▶ [Data supplied]:
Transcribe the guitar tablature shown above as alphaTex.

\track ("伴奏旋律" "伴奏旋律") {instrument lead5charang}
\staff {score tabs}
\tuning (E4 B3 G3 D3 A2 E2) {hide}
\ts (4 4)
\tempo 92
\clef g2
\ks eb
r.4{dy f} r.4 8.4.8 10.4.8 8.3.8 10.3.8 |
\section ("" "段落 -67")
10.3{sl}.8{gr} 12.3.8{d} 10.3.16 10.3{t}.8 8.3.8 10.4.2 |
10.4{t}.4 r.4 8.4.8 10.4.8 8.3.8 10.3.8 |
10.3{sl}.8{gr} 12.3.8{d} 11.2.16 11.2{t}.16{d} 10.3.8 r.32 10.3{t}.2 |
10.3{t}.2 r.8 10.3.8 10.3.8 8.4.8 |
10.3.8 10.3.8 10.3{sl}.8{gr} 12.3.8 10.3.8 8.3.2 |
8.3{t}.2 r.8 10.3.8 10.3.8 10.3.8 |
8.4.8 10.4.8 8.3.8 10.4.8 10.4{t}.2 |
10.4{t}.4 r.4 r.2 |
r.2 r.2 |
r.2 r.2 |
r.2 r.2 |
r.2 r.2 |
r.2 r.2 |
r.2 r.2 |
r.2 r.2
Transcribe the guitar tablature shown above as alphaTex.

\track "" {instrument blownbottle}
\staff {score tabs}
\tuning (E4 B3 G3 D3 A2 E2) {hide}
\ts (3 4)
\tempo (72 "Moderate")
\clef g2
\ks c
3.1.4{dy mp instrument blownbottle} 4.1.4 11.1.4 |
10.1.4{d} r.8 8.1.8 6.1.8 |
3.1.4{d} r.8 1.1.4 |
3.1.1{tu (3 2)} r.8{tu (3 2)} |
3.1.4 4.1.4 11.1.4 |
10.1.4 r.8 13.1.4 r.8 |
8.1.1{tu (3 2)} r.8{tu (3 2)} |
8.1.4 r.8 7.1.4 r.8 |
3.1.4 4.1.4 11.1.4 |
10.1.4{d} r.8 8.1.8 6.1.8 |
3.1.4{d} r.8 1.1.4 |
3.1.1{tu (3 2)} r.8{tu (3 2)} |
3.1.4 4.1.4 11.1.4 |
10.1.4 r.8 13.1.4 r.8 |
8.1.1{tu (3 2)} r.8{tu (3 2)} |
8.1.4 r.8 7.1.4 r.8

▶ [Task statement]: Pull out every line from the items above that contains the string "blownbottle", matching case exactly.

▶ [Answer below]:
\track "" {instrument blownbottle}
3.1.4{dy mp instrument blownbottle} 4.1.4 11.1.4 |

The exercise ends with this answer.